The transition to democracy carried with it a universal expectation that access to the sea ought to open up quickly and dramatically. To make the politics of the moment more complicated, many members of coastal coloured communities were deeply suspicious of the recently unbanned ANC. Come South Africa’s first democratic election in April 1994, the coloured working class would vote overwhelmingly for the ruling party of the apartheid era, the National Party, in the hope that it would provide a bulwark against their fears of an African majority government.

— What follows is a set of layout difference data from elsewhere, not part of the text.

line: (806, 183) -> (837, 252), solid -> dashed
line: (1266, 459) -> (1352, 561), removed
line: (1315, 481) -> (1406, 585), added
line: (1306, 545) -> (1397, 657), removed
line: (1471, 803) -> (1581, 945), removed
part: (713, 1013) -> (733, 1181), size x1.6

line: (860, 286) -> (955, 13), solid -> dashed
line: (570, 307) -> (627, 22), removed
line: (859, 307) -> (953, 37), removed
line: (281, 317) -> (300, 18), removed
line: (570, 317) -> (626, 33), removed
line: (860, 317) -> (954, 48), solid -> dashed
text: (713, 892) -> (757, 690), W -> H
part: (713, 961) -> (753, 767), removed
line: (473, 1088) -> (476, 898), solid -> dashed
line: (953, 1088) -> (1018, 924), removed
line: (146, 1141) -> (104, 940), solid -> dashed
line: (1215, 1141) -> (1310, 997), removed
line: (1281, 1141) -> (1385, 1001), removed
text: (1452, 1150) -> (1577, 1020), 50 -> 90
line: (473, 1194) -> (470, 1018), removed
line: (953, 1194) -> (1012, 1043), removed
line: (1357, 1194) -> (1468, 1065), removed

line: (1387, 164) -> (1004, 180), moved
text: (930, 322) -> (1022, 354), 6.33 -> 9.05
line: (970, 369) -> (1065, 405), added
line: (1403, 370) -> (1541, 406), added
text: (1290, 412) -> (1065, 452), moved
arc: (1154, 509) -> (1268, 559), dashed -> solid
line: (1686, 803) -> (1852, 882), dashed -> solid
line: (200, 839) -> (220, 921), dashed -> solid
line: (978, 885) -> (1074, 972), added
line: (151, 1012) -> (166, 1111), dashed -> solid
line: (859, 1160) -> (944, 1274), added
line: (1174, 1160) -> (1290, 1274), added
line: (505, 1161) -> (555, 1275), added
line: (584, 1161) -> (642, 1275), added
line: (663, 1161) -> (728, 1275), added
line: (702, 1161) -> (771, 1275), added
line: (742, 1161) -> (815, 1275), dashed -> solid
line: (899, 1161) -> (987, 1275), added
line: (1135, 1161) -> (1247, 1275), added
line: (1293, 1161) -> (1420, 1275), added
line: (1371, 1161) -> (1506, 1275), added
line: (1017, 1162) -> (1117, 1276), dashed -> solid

It was a potent combination: on the one hand the expectation that democracy ought to be coupled with the speedy implementation of a just fishing regime; on the other, a deeply held suspicion that the new government would betray the coloured working class. This cocktail of expectations and fears could not have been more propitious for abalone poaching. The resource was lying there in the sea and growing more lucrative by the day. Given the politics of the moment, a great many people who had lived their lives on the coastline believed that they were entitled to it, and to a share of the benefits that accrued from harvesting it.

Compare the sentiments described above (“people who had lived their lives on the coastline believed that they were entitled to it, and to a share of the benefits that accrued from harvesting it”) to those expressed by the poacher whom Tony described meeting. It’s very hard to argue against this viewpoint.

Abalone on the slipway at Miller's Point
Abalone on the slipway at Miller’s Point

Last year 7 tons of South African abalone left our shores. One ton of it was legally produced (farmed, with about 150kg harvested from the sea), and the rest was poached. The technicalities of poaching are surprisingly straightforward, for various reasons. Here is one – the nature of abalone itself:

Abalone can be dried, preserved for months or years, and then rehydrated and returned to its natural state. This is crucial to the smuggling process for several reasons. First, live or frozen abalone has a pungent and distinctive smell and is thus difficult to transport or ship undetected. Dried abalone can also be disguised as another product, particularly when border and law enforcement officials have not been trained to recognise it. Second, dried abalone can be preserved indefinitely, which means that it can be gathered over long periods and shipped in bulk. Finally, dried abalone shrinks to about a tenth of its original mass, making it possible store and ship very large consignments.

Dried abalone looks nothing like fresh abalone, and in some cases DNA tests are required to establish what it is. Some of the exported abalone is bartered for drugs, or the ingredients to manufacture them (tik being an obvious example), from the east.

It is clear that this is a problem that does not have a simple solution. However, I don’t believe that the entire subject should be brushed under the carpet by the recreational dive industry because it’s hard to deal with and creates an uncomfortable conflict of interest between the desire to protect our marine environment and the desire to make money selling gear and filling cylinders for poachers. I don’t know – at all – how to address the problem, because refusing to serve someone at a dive shop because you suspect they’re engaged in illegal activity isn’t practical or, necessarily, moral. It could also be personally dangerous. Does anyone have any thoughts or suggestions?

Here is a link to the full text of the paper on the Institute of Security Studies website.

Footnote:

Steinberg mentions that at the time of his writing (2005), the South African government was considering listing abalone in the CITES agreement. CITES, which stands for “Convention on International Trade in Endangered Species of Wild Fauna and Flora”, is an international agreement that requires that certain species must be accompanied by special documentation when are moved across international borders. Rhino horn, some sharks, and seahorses are other examples of animals and animal products subject to CITES.

In 2007, the South African government did in fact go ahead with the CITES listing. There is more information on that decision and the extent of the poaching problem here.